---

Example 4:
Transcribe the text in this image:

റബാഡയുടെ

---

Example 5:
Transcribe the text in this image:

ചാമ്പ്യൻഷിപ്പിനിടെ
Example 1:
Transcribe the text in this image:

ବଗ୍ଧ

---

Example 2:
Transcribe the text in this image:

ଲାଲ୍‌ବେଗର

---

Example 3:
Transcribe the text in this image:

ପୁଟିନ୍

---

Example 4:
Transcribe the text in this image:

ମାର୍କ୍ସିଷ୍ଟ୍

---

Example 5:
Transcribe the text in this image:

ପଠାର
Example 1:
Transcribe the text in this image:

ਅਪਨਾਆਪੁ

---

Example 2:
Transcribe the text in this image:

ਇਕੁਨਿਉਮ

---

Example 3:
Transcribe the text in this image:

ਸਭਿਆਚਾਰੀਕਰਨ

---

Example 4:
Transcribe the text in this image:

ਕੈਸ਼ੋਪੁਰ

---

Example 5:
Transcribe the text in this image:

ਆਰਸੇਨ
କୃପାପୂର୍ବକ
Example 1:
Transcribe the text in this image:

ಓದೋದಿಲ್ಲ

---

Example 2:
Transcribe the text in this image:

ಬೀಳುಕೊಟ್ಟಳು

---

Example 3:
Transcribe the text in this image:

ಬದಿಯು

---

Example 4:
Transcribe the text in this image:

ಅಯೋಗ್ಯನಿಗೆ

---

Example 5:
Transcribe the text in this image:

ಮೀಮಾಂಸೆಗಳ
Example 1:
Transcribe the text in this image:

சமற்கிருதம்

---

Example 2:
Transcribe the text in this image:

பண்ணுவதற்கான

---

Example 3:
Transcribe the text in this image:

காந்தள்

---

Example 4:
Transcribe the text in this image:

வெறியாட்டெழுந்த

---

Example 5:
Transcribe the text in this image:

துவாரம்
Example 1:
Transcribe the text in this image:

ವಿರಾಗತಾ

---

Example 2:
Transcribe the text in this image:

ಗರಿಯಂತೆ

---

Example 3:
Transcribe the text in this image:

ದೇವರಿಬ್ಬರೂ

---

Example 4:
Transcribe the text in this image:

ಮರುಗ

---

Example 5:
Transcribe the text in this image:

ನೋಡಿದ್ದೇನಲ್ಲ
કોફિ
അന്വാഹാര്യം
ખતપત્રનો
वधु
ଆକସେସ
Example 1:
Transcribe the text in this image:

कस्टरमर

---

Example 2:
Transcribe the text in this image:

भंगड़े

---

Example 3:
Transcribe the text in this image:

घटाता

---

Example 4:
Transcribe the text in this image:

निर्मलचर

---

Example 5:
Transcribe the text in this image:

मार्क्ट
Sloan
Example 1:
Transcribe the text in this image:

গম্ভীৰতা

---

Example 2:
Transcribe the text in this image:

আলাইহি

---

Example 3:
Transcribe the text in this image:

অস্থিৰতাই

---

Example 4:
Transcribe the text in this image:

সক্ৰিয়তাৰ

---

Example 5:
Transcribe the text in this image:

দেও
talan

EXERCISE:
Give back the full listing above verbatim.

RESPONSE AREA:
---

Example 4:
Transcribe the text in this image:

റബാഡയുടെ

---

Example 5:
Transcribe the text in this image:

ചാമ്പ്യൻഷിപ്പിനിടെ
Example 1:
Transcribe the text in this image:

ବଗ୍ଧ

---

Example 2:
Transcribe the text in this image:

ଲାଲ୍‌ବେଗର

---

Example 3:
Transcribe the text in this image:

ପୁଟିନ୍

---

Example 4:
Transcribe the text in this image:

ମାର୍କ୍ସିଷ୍ଟ୍

---

Example 5:
Transcribe the text in this image:

ପଠାର
Example 1:
Transcribe the text in this image:

ਅਪਨਾਆਪੁ

---

Example 2:
Transcribe the text in this image:

ਇਕੁਨਿਉਮ

---

Example 3:
Transcribe the text in this image:

ਸਭਿਆਚਾਰੀਕਰਨ

---

Example 4:
Transcribe the text in this image:

ਕੈਸ਼ੋਪੁਰ

---

Example 5:
Transcribe the text in this image:

ਆਰਸੇਨ
କୃପାପୂର୍ବକ
Example 1:
Transcribe the text in this image:

ಓದೋದಿಲ್ಲ

---

Example 2:
Transcribe the text in this image:

ಬೀಳುಕೊಟ್ಟಳು

---

Example 3:
Transcribe the text in this image:

ಬದಿಯು

---

Example 4:
Transcribe the text in this image:

ಅಯೋಗ್ಯನಿಗೆ

---

Example 5:
Transcribe the text in this image:

ಮೀಮಾಂಸೆಗಳ
Example 1:
Transcribe the text in this image:

சமற்கிருதம்

---

Example 2:
Transcribe the text in this image:

பண்ணுவதற்கான

---

Example 3:
Transcribe the text in this image:

காந்தள்

---

Example 4:
Transcribe the text in this image:

வெறியாட்டெழுந்த

---

Example 5:
Transcribe the text in this image:

துவாரம்
Example 1:
Transcribe the text in this image:

ವಿರಾಗತಾ

---

Example 2:
Transcribe the text in this image:

ಗರಿಯಂತೆ

---

Example 3:
Transcribe the text in this image:

ದೇವರಿಬ್ಬರೂ

---

Example 4:
Transcribe the text in this image:

ಮರುಗ

---

Example 5:
Transcribe the text in this image:

ನೋಡಿದ್ದೇನಲ್ಲ
કોફિ
അന്വാഹാര്യം
ખતપત્રનો
वधु
ଆକସେସ
Example 1:
Transcribe the text in this image:

कस्टरमर

---

Example 2:
Transcribe the text in this image:

भंगड़े

---

Example 3:
Transcribe the text in this image:

घटाता

---

Example 4:
Transcribe the text in this image:

निर्मलचर

---

Example 5:
Transcribe the text in this image:

मार्क्ट
Sloan
Example 1:
Transcribe the text in this image:

গম্ভীৰতা

---

Example 2:
Transcribe the text in this image:

আলাইহি

---

Example 3:
Transcribe the text in this image:

অস্থিৰতাই

---

Example 4:
Transcribe the text in this image:

সক্ৰিয়তাৰ

---

Example 5:
Transcribe the text in this image:

দেও
talan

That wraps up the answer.